Richie Thomas

Personal information
- Full name: Richard James Thomas
- Born: 18 June 1942 (age 84) Griffithstown, Monmouthshire, Wales
- Batting: Right-handed
- Bowling: Right-arm medium

Domestic team information
- 1969–1974: Glamorgan

Career statistics
| Competition | First-class | List A |
| Matches | 1 | 1 |
| Runs scored | 8 | 1 |
| Batting average | – | – |
| 100s/50s | 0/0 | 0/0 |
| Top score | 8* | 1* |
| Balls bowled | 62 | 42 |
| Wickets | 1 | 1 |
| Bowling average | 40.00 | 13.00 |
| 5 wickets in innings | 0 | 0 |
| 10 wickets in match | 0 | 0 |
| Best bowling | 1/40 | 1/13 |
| Catches/stumpings | 0/– | 0/– |
- Source: Cricinfo, 4 July 2010

= Richie Thomas =

Welsh cricketer

Richard 'Richie' James Thomas (born 18 June 1942) is a former Welsh cricketer. Thomas was a right-handed batsman who bowled right-arm medium pace. He was born at Griffithstown, Monmouthshire.

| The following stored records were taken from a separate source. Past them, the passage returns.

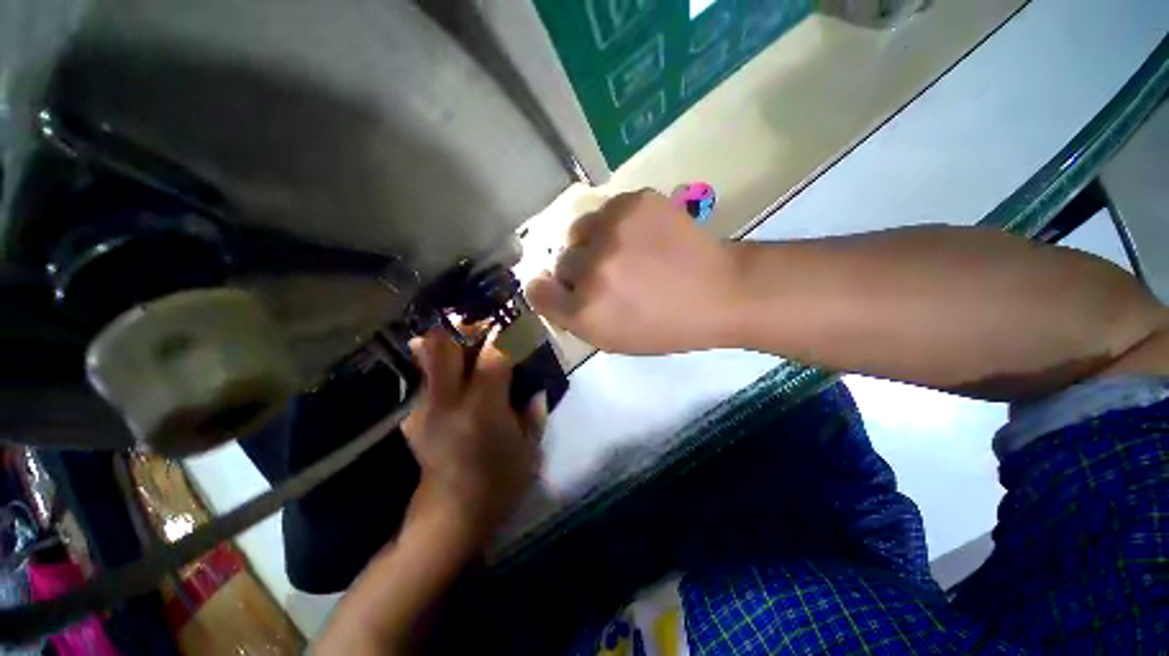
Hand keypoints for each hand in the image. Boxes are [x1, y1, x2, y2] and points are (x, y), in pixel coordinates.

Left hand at [401, 329, 542, 545]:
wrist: (450, 517)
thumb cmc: (499, 483)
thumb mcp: (530, 447)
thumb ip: (534, 411)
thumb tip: (535, 388)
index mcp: (483, 408)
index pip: (492, 355)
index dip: (505, 334)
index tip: (514, 323)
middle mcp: (447, 402)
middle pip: (443, 345)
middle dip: (463, 326)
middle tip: (482, 324)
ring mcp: (423, 408)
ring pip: (429, 358)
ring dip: (450, 344)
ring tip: (470, 345)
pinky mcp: (412, 417)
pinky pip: (429, 380)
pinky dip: (444, 370)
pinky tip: (459, 381)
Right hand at [525, 190, 740, 354]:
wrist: (718, 293)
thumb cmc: (665, 327)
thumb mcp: (613, 340)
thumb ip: (575, 318)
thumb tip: (550, 289)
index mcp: (585, 311)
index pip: (537, 292)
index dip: (549, 291)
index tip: (563, 290)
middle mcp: (591, 269)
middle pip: (561, 261)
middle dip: (579, 271)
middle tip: (610, 275)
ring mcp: (613, 231)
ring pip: (579, 230)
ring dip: (594, 242)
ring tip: (625, 251)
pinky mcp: (635, 202)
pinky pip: (607, 211)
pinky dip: (617, 224)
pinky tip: (643, 236)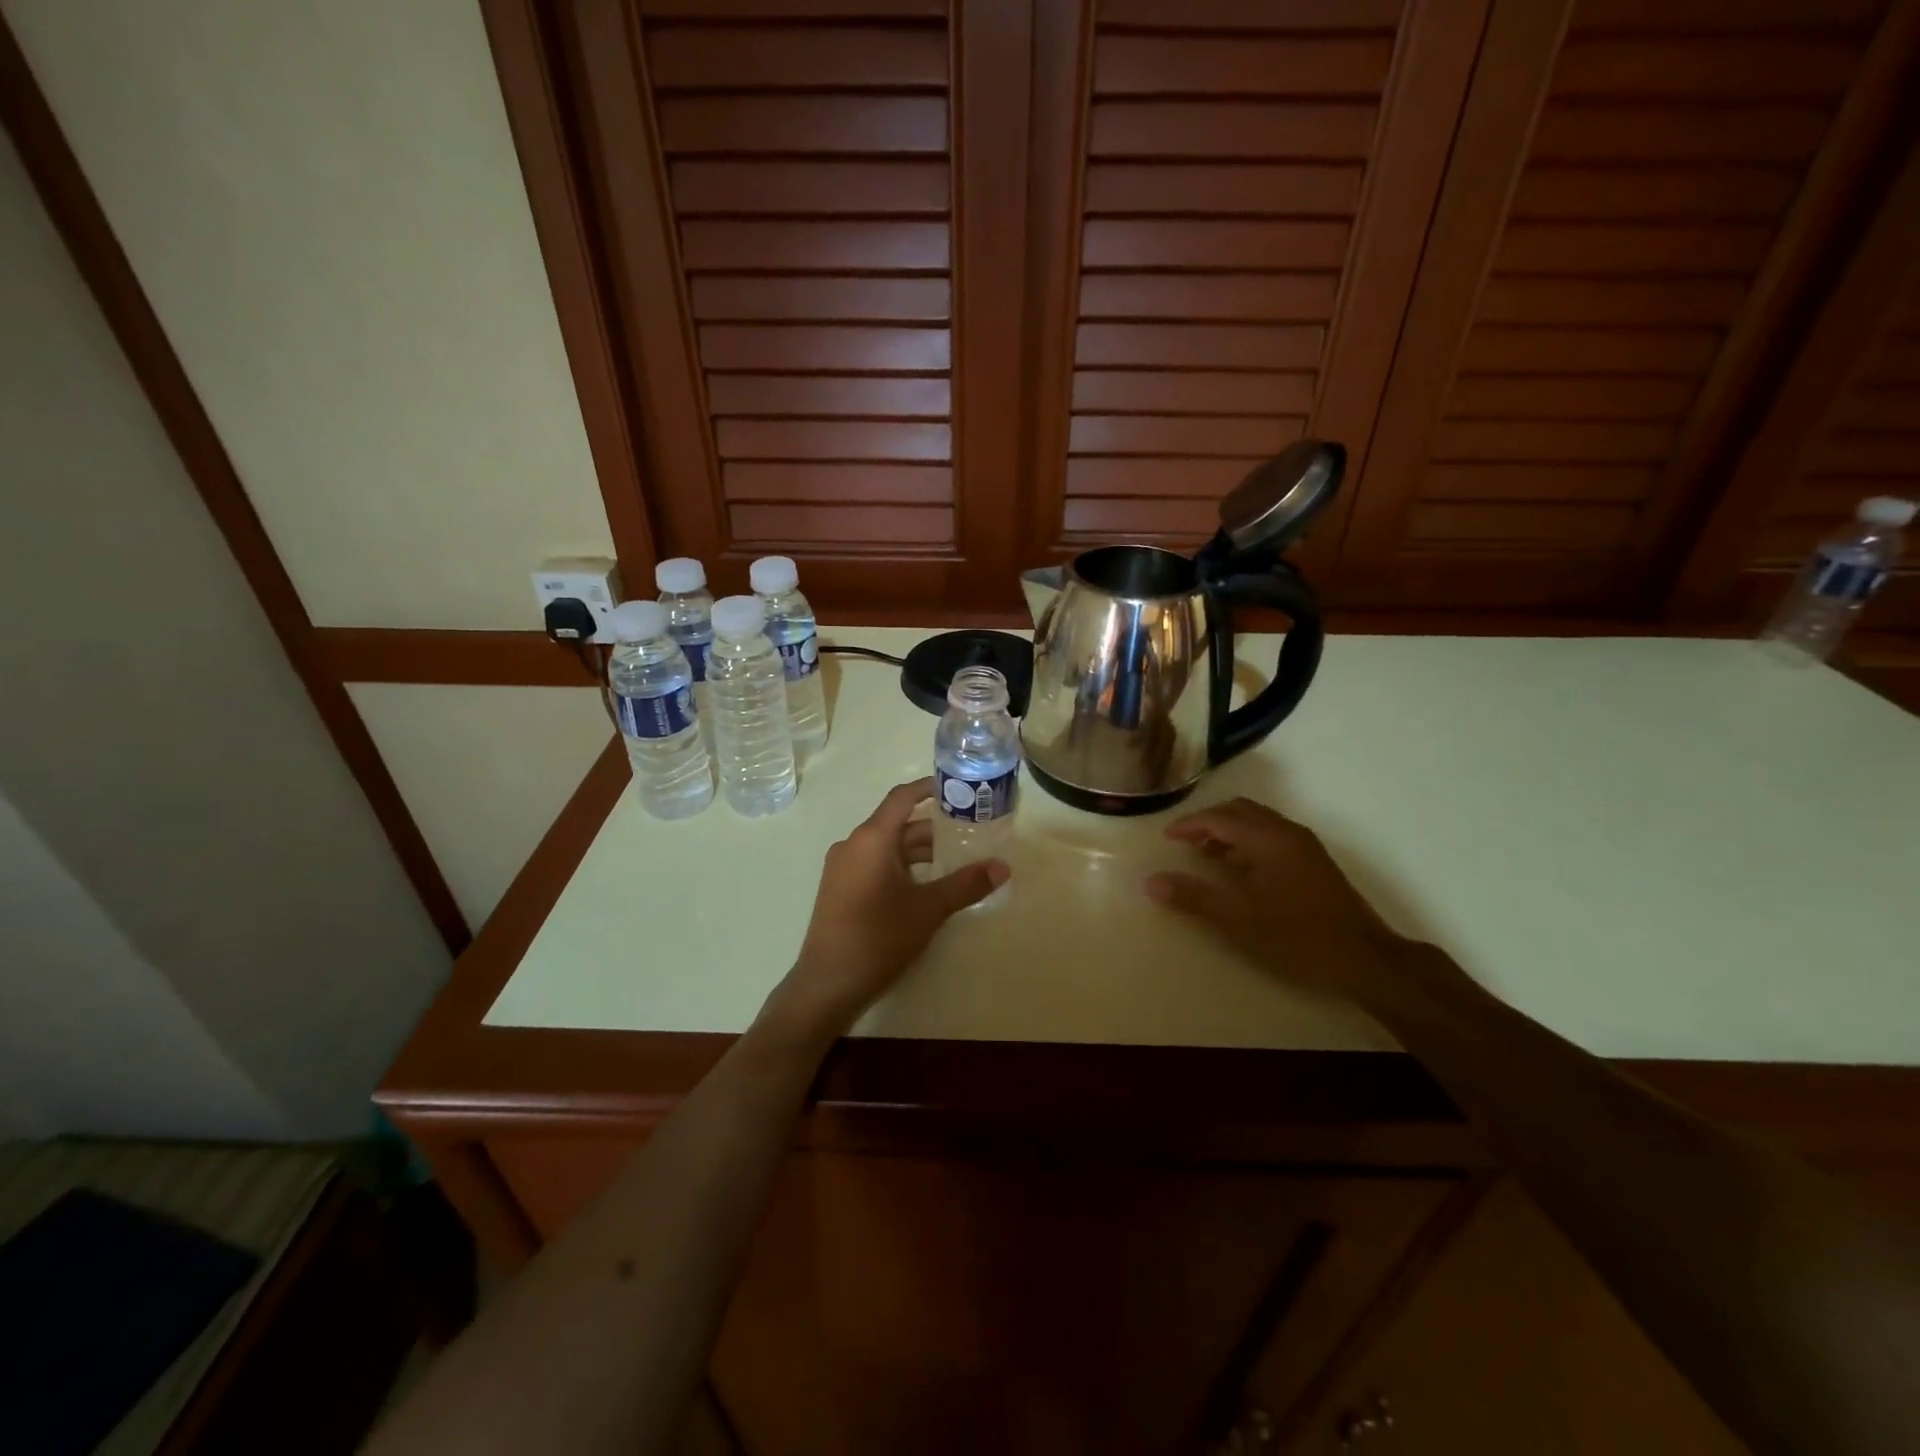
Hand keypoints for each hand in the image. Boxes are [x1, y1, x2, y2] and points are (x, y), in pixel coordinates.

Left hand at [767, 780, 1007, 1039]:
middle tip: (972, 833)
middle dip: (935, 828)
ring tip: (957, 862)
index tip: (960, 788)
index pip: (903, 797)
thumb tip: (1002, 867)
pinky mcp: (841, 889)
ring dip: (920, 851)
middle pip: (899, 824)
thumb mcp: (928, 910)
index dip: (930, 788)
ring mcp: (843, 868)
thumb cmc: (877, 938)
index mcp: (871, 839)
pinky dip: (903, 867)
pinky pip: (876, 864)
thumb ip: (966, 885)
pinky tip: (927, 886)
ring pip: (888, 847)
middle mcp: (853, 845)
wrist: (826, 985)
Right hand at [1144, 798, 1409, 1001]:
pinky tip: (1241, 870)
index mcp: (1266, 840)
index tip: (1166, 838)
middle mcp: (1286, 832)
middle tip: (1185, 843)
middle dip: (1208, 822)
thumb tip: (1151, 882)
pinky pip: (1271, 834)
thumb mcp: (1238, 921)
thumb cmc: (1297, 938)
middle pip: (1239, 811)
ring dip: (1229, 830)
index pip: (1218, 818)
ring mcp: (1304, 844)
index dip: (1188, 825)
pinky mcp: (1314, 860)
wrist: (1365, 959)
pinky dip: (1248, 840)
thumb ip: (1194, 897)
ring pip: (1258, 821)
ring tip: (1207, 856)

Thomas made his debut for Glamorgan in a List-A match in the 1969 John Player League against Derbyshire. This was Thomas' only List-A appearance for the county. Five years later, he made his first-class debut for Glamorgan in the County Championship against Lancashire, which was also his only first-class appearance for the county.